Tag Archives: Dr. David Bohnhoff

Laminated Columns

What every post-frame builder should know about laminated columns

By Sharon Thatcher (Frame Building News January 2021)

The single most important element to a building’s foundation is its columns. They’re the legs that hold the building upright. As post frame has evolved, it’s only natural that methods to improve the strength of those legs would be part of its evolution.

For a comprehensive explanation of laminated columns, the second edition of the NFBA Post Frame Building Design Manual contains a chapter by David R. Bohnhoff, Ph.D., University of Wisconsin-Madison. Bohnhoff has been breaking columns in the name of science since the 1980s. In fact, he got the Ph.D. behind his name after writing his doctoral thesis on laminated columns, which led to the standards for design and manufacturing of mechanically laminated columns.

Frame Building News offers a more generalized explanation here, relying on NFBA members who have embraced the technology in manufacturing, along with other industry insiders.

There are many ways to laminate columns, but the industry keeps them confined into two basic categories: mechanical fastened (mechlam) and glue laminated (glulam). Mechlams utilize nails (a popular type of mechlam called nail-lam) and/or other mechanical fastener components (screws, bolts, and/or metal plates) while, as the name implies, glulam utilizes glue or a glue-like adhesive.

 

Bohnhoff’s chapter 8 clearly defines each and breaks down all the variations of mechlam. Because nail-lam and hybrid versions of nail-lam (including the use of both nails and glue) are the most recognized mechlam products in use today, this article makes use of the commonly used term “nail-lam.”

Arguments rage over which is best, but properly manufactured, both nail-lam and glulam trump solid-sawn timber in certified testing labs for consistency of strength, straightness, and uniformity of preservative treatment.

A glulam typically has good bending strength regardless of which column face is loaded, so it has advantages in applications in which the column does not have lateral support like that provided by wall girts. Such is the case with many interior columns and columns supporting the open side of a building. Nail-lam columns can be used in such applications, but typically need additional bracing such as faceplates to prevent buckling or bending around their weak axis.

Records
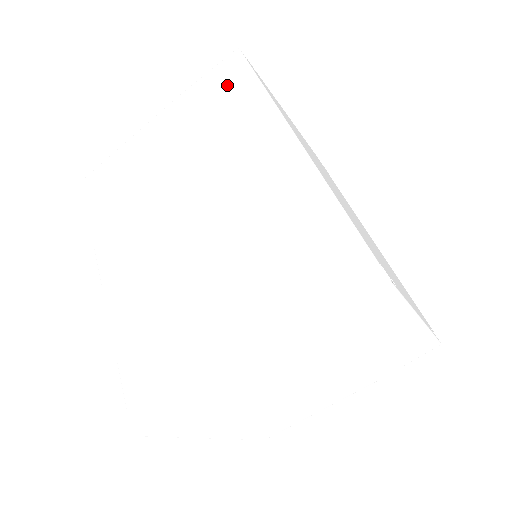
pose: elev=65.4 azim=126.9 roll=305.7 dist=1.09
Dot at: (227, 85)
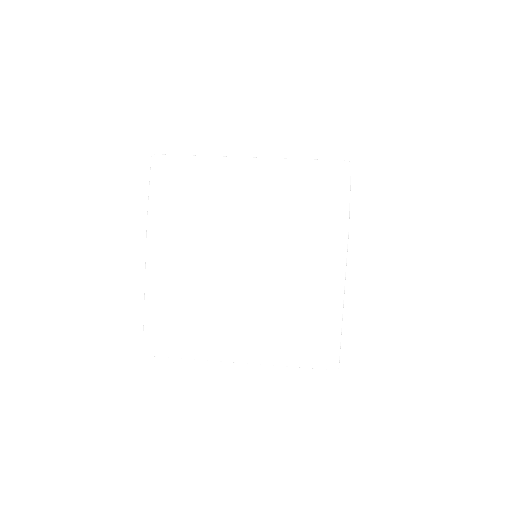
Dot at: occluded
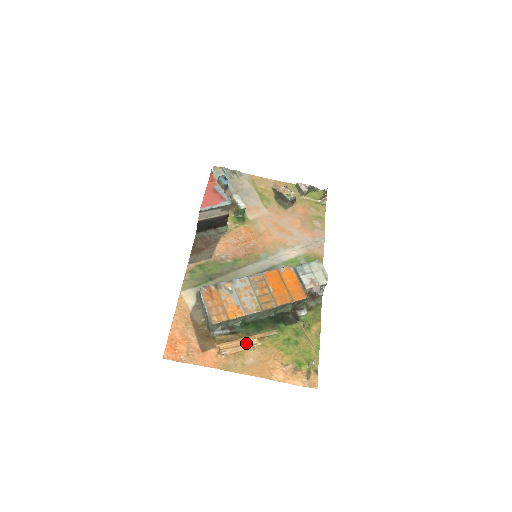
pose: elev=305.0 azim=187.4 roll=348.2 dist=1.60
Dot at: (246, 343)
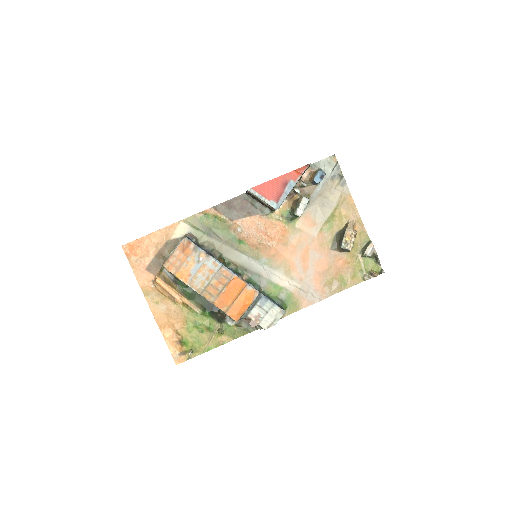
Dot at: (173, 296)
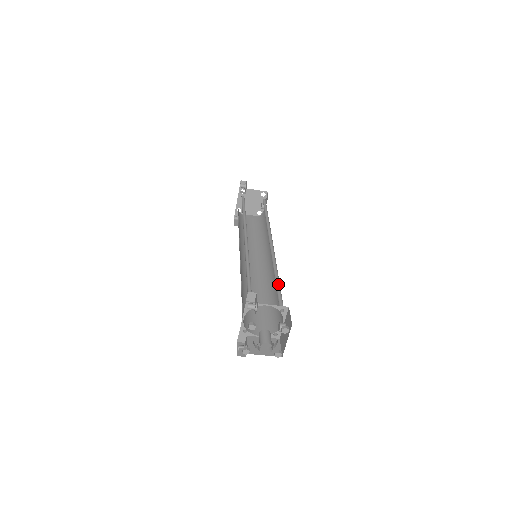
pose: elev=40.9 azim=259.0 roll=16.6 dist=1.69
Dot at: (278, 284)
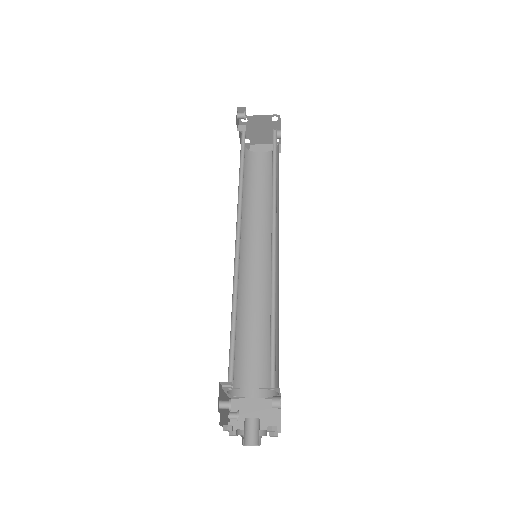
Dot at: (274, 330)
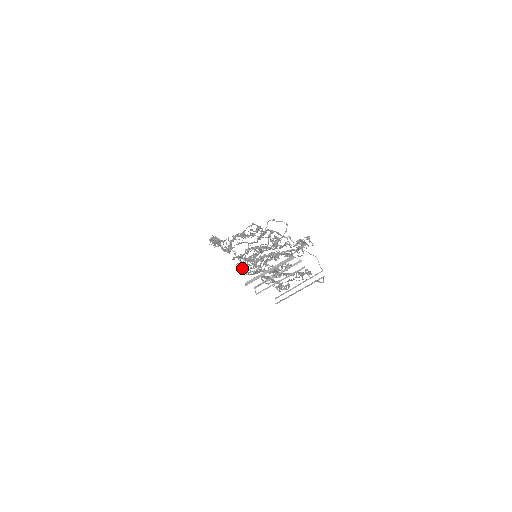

==

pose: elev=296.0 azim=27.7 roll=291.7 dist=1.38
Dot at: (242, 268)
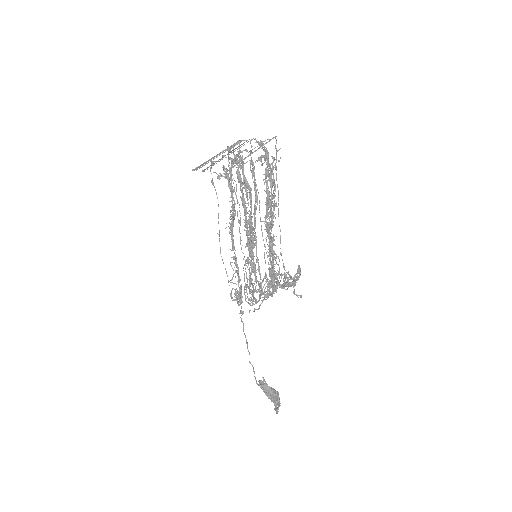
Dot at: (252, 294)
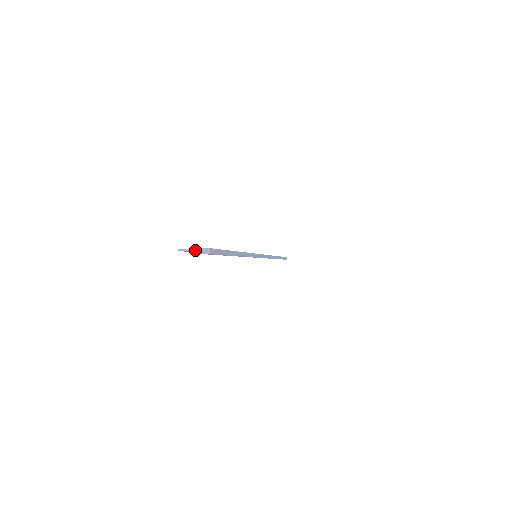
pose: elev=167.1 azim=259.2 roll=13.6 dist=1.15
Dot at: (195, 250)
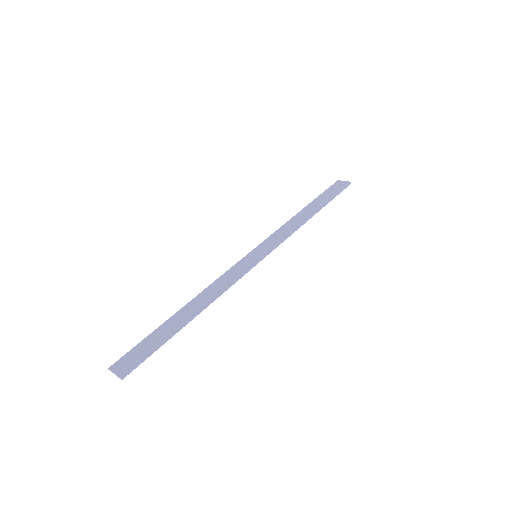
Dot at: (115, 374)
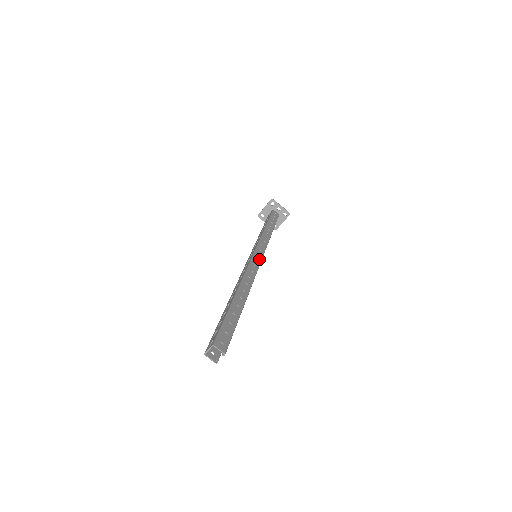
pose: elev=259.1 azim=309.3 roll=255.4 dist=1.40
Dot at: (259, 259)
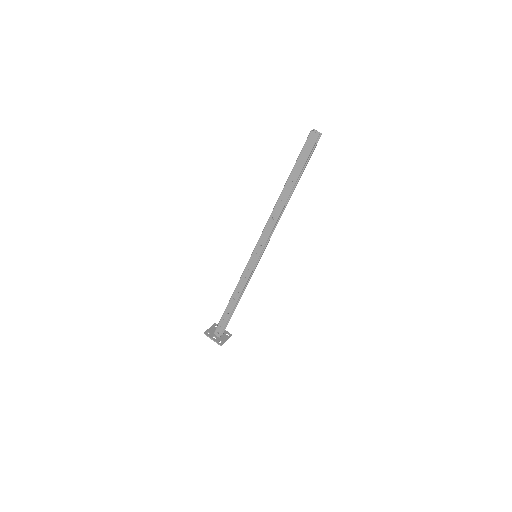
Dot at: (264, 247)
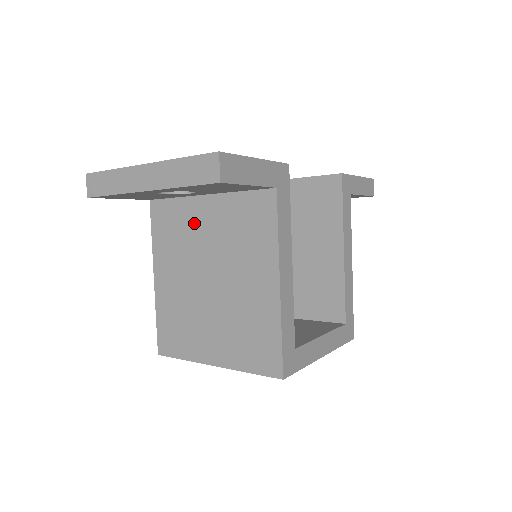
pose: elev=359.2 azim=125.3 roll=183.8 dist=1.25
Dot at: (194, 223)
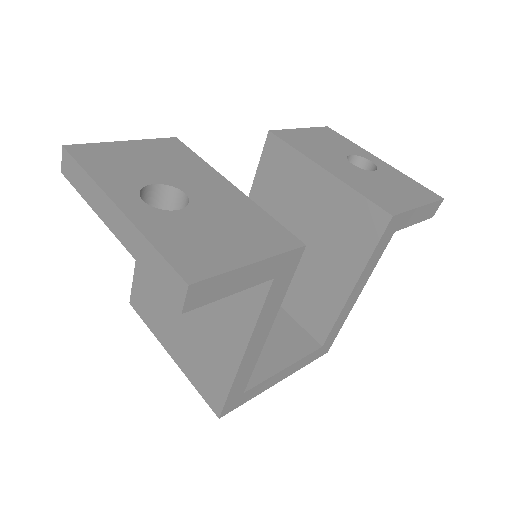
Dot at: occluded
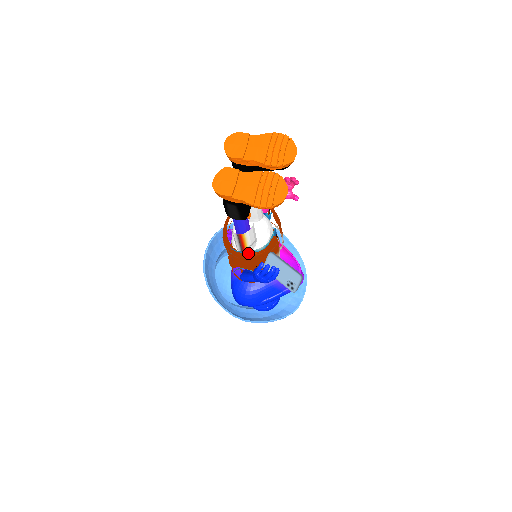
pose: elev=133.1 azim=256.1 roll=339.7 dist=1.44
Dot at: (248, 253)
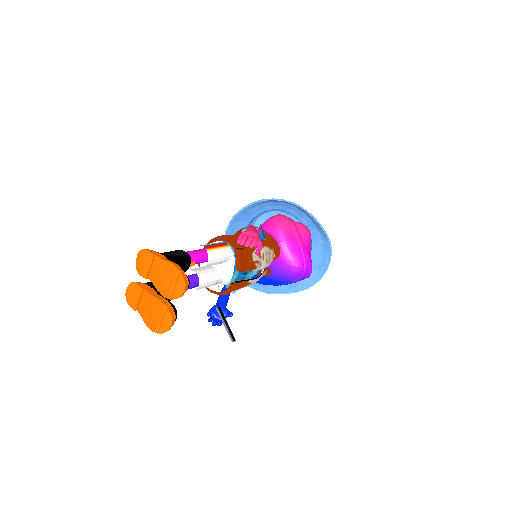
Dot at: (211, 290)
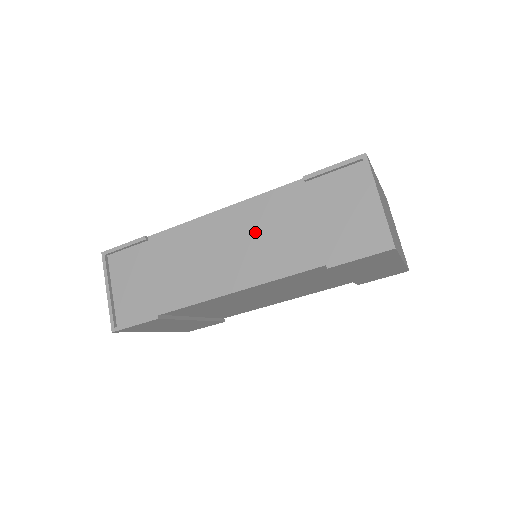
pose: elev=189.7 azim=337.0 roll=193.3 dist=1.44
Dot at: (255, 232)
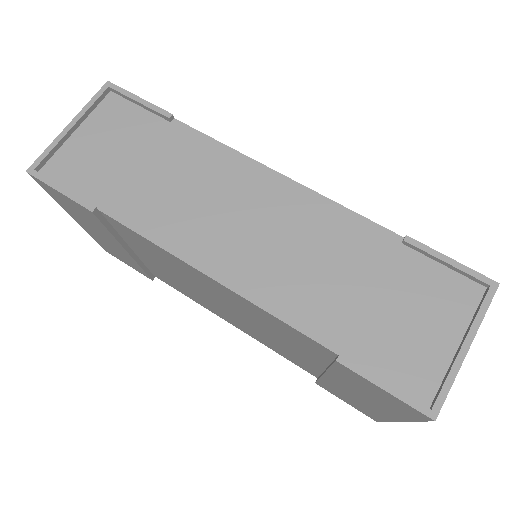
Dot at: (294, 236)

--

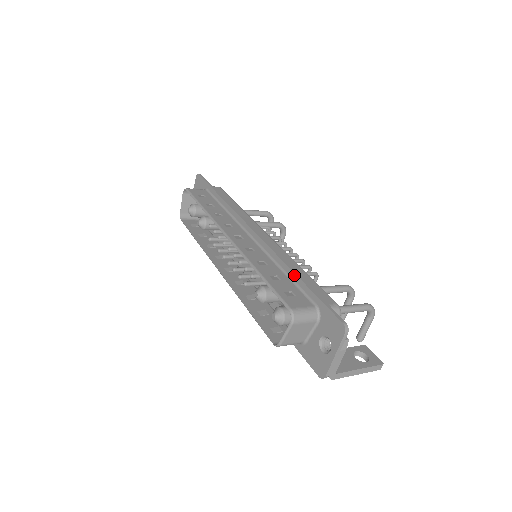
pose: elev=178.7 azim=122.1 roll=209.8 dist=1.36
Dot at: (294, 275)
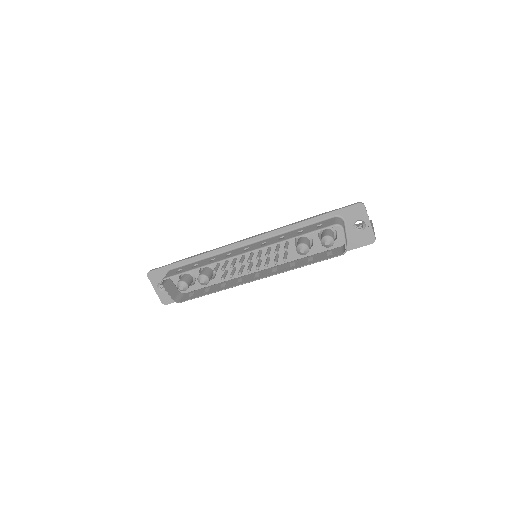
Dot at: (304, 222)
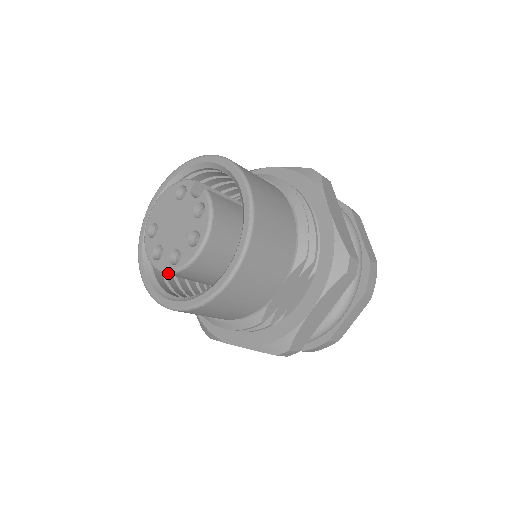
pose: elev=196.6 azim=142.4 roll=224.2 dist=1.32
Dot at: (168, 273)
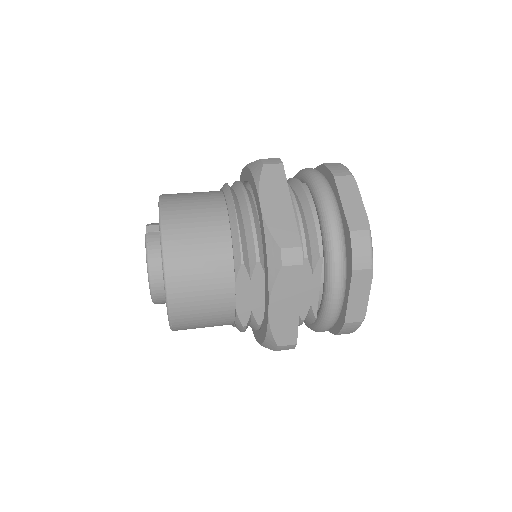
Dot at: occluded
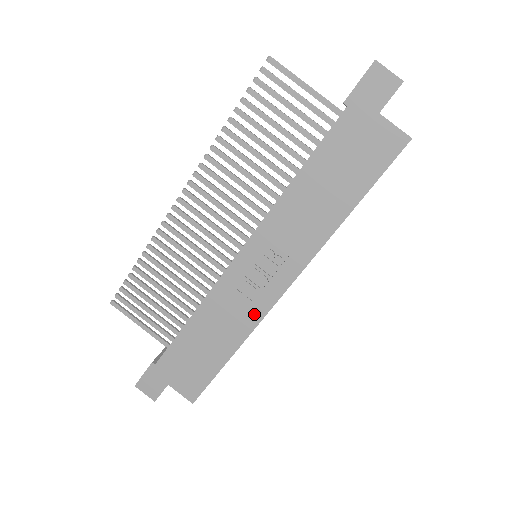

* Exercise set *
(1) According to the laminated columns article, what are the two basic categories into which the industry confines laminated columns?
(2) Please reproduce the passage of the laminated columns article starting at "Arguments rage over" and ending at "their weak axis.".
(3) Carry on writing the laminated columns article from the point where it stops.
You won't need the records for any of this.

* The results *
(1) Mechanical fastened (mechlam) and glue laminated (glulam).

(2)
Arguments rage over which is best, but properly manufactured, both nail-lam and glulam trump solid-sawn timber in certified testing labs for consistency of strength, straightness, and uniformity of preservative treatment.

A glulam typically has good bending strength regardless of which column face is loaded, so it has advantages in applications in which the column does not have lateral support like that provided by wall girts. Such is the case with many interior columns and columns supporting the open side of a building. Nail-lam columns can be used in such applications, but typically need additional bracing such as faceplates to prevent buckling or bending around their weak axis.

(3)
The environmental and economical advantages of laminated columns were addressed in an article, “Engineered Wood Products STRETCH Post-Frame Possibilities” by Robert Clark, APA, Engineered Wood Association, which [at the time of publication was] housed on the NFBA website. “Engineered wood posts can use smaller diameter trees harvested from a managed forest dried to a low moisture content,” he wrote. “These dimensionally stable products resist deformations such as warping and twisting. And, because of the dispersal of natural growth characteristics such as knots and wane, they exhibit superior strength over solid-sawn posts.”

 

Just as today’s solid-sawn timbers, laminated columns are treated for preservation to endure the ravages of natural deterioration. While some manufacturers treat the entire finished post, many manufacturers treat the individual laminations prior to gluing or nailing. In this method, typically only the lower section of the post that will be installed in the ground is preservative-treated, which can be cost-effective and provide increased chemical coverage area at the interior of the post.

If you are considering the switch from solids to laminates, or you are questioning your choice of lamination, Dale Schiferl of Timber Technologies, Colfax, Wisconsin cautions: “Not all laminated columns are created equal.

 

“I have seen about a dozen different ways to ‘laminate’ a column in the past 20 years,” he said. “Everything from truss plates, to nails, to finger joints, to butt joints, to construction adhesive with nails, to gusset plates, to screws, to wire rivets, to bolts, and totally glue laminated. I have also seen a wide array of lumber utilized, from the highest grade of MSR and Select Structural lumber to the lowest grade and species of #2. Unlike other structural wood components, column manufacturing is like the Wild West, standards are not enforced. Basically everybody does what works best or cheapest for them.”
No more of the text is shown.